November 30, 2006
I Taught Him His Crossover, Too
Apparently Tony Parker heard that I made Ruth a formal proposal yesterday and said, "Oh shit, it looks like the cool kids are all getting engaged today." Otherwise, why not do it on an off day?
Speaking of our engagement, I should write down how that happened. For the kids, and all.
The thing is, if you've been paying attention, you know that the wedding is already halfway planned. If you're in the loop, you know that Ruth even had a hand in picking out the engagement ring.
Given all of that, you might have been surprised that I even made a "formal proposal." If so, you clearly don't know enough girls. Whatever else has already happened, no girl wants to be robbed of her one good chance to have someone on bended knee with a ring.

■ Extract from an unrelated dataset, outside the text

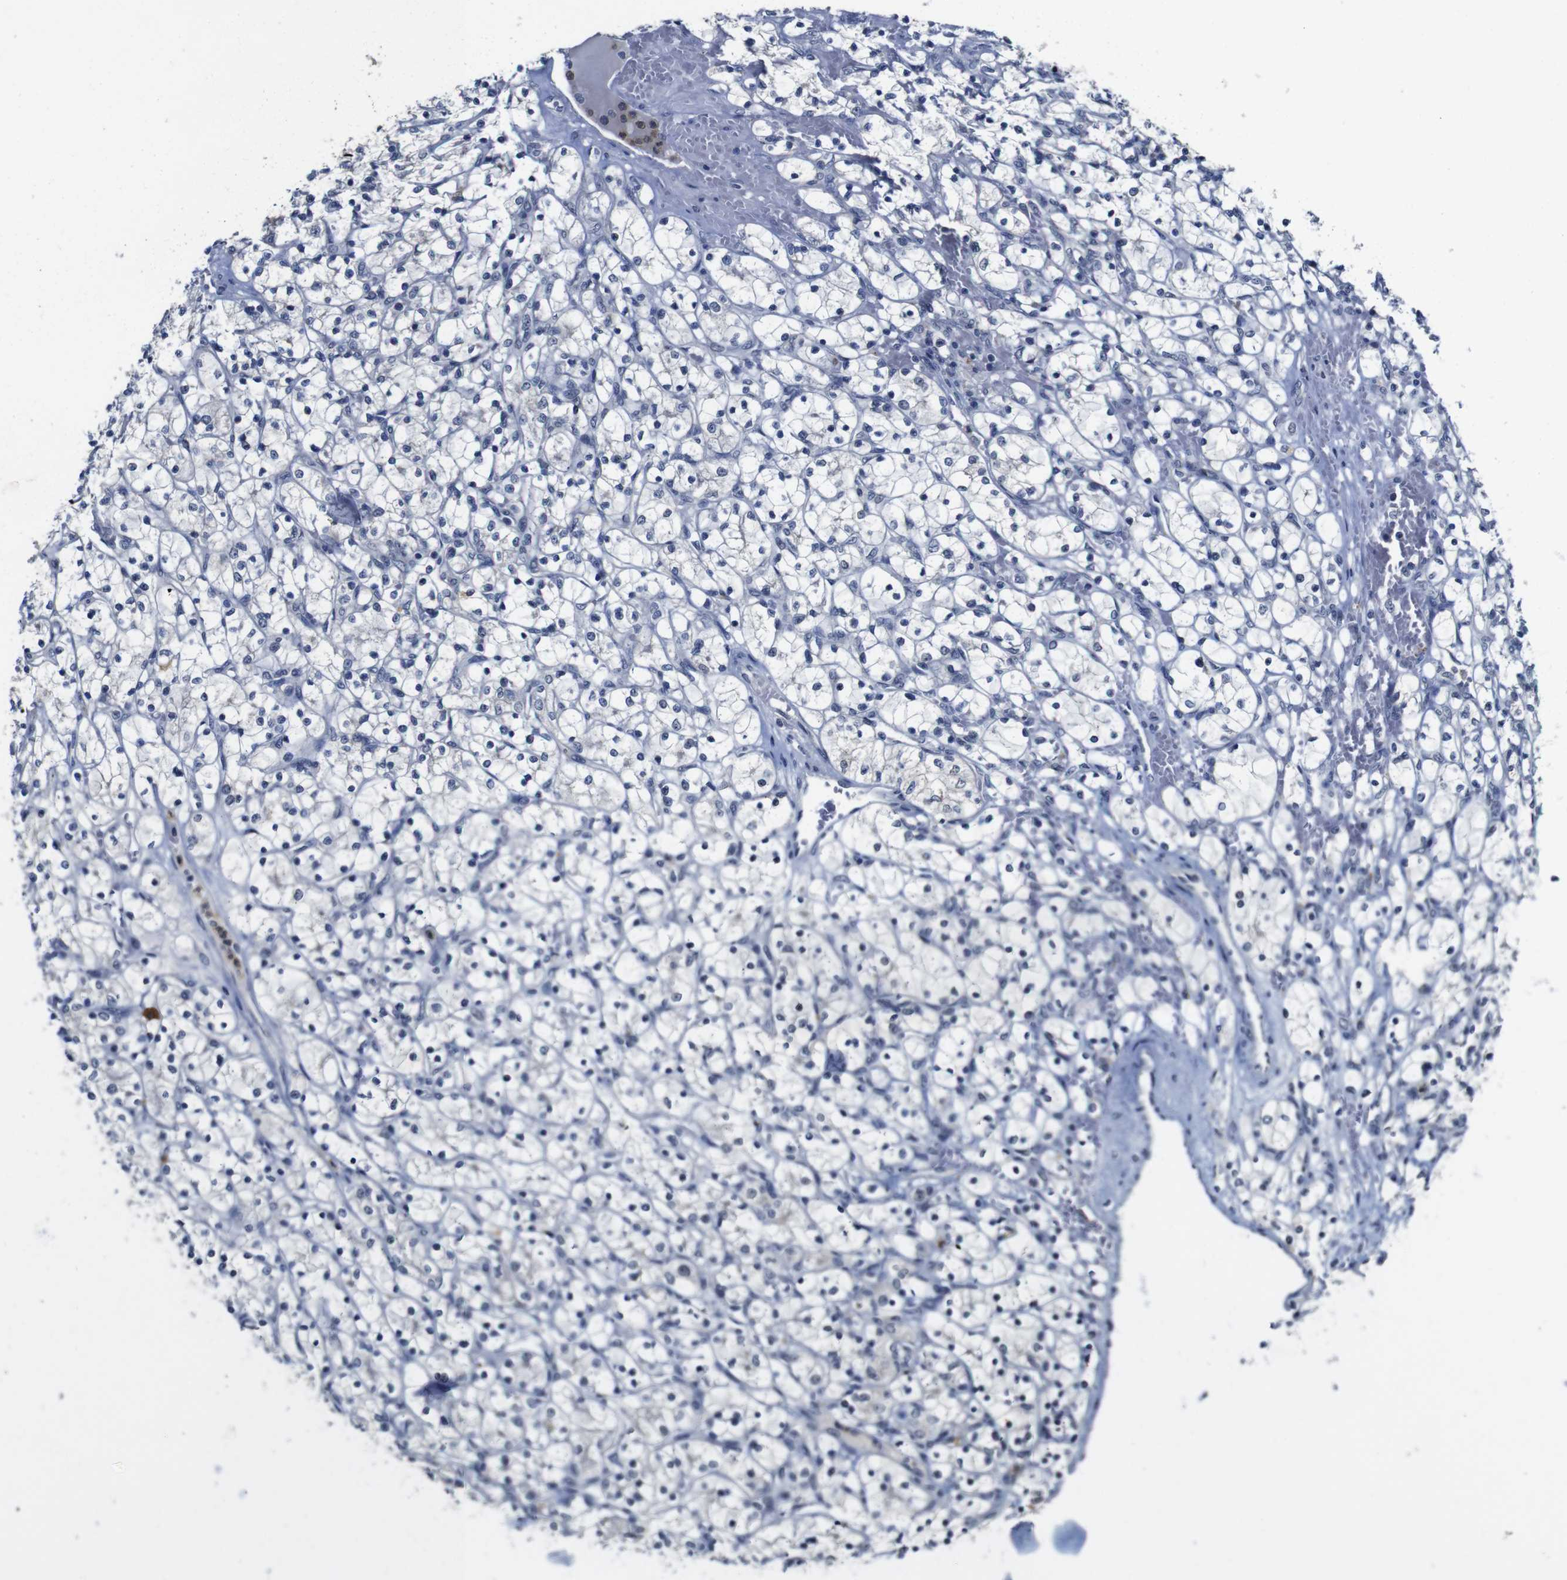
{"staining": {"intensity": "negative", "quantity": "none", "location": "none"}, "tissue": "renal cancer", "cell_type": "Tumor cells", "image_type": "cancer", "snomed": [{"axis": "morphology", "description": "Adenocarcinoma, NOS"}, {"axis": "topography", "description": "Kidney"}], "caption": "Tumor cells are negative for brown protein staining in renal cancer (adenocarcinoma). (Immunohistochemistry (ihc), brightfield microscopy, high magnification).", "gene": "NTRK3", "patient": {"sex": "female", "age": 69}}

The problem was, it seemed to me like this would only be fun if it was a surprise, and after we got the ring from her grandmother over Thanksgiving she had to be expecting it at any minute. Any kind of proposal during a traditional romantic moment -- our anniversary dinner is around the corner, and there are tons opportunities for scenic walks on the beach -- was right out. Way too obvious. I thought about it a lot, and I could only come up with one time where I felt like it wouldn't be seen coming from a mile away: during a class.
So, I got in touch with one of her professors and arranged to add an extra slide to the end of the PowerPoint slide for her lecture on Wednesday. Then I waited outside of the class for forty-five minutes until the class was over and she put my proposal up:

Then I went in and did the knee thing and put the ring on her. All of her good girl friends are in the class, which was a nice bonus. They all seemed to get a kick out of it.
Meanwhile, here is the ring. If it were made of kryptonite, it would be able to take out Superman at fifty paces.

Posted by todd at November 30, 2006 8:41 PM
Comments
Dude, love totally plateaus at 50 years and continues for the next two decades. The data above 70 is too scattered to determine a clear pattern.
Posted by: tony at November 30, 2006 9:43 PM
Tony, everyone knows that love comes in many forms. For some, those whose love is weak, it is indeed a lame sigmoid that plateaus around 50 years. For the strong at heart, however, it's exponential all the way.
Posted by: todd. at November 30, 2006 10:12 PM
This is nerdiest proposal ever. And it couldn't be more awesome!
My favorite part is the graph of your love increasing over time.
"Baby, will you be my partner in the laboratory of luuv?"
...Awesome!
Posted by: Rinners at December 1, 2006 7:01 AM
Todd, this is so cool! I love everything about it, except that it wasn't videotaped so the rest of us could see Ruth's classmates' reactions.
The graph is my favorite part, although it looks like love (in love units)=0 for the first 10 years or so. Is that the years of your relationship or the years of Ruth's life, because that makes a big difference!
Posted by: Kate at December 1, 2006 12:50 PM
It just looks like 0 because the scale is so large. The function is just y=x^2, so at 10 years it's 100. Just hard to see.
However, that does mean that it's just 1 for the first year. But in this case, 1 "love unit" is really quite a lot, so that's no problem.
Posted by: todd. at December 1, 2006 1:20 PM
Recent polls show, this post has been deemed "the cutest post evar."
Posted by: Adrianne at December 1, 2006 2:22 PM
well done! i really like your graph and bullet points. you've truly raised the bar for the rest of mankind... (grumble grumble jerk grumble).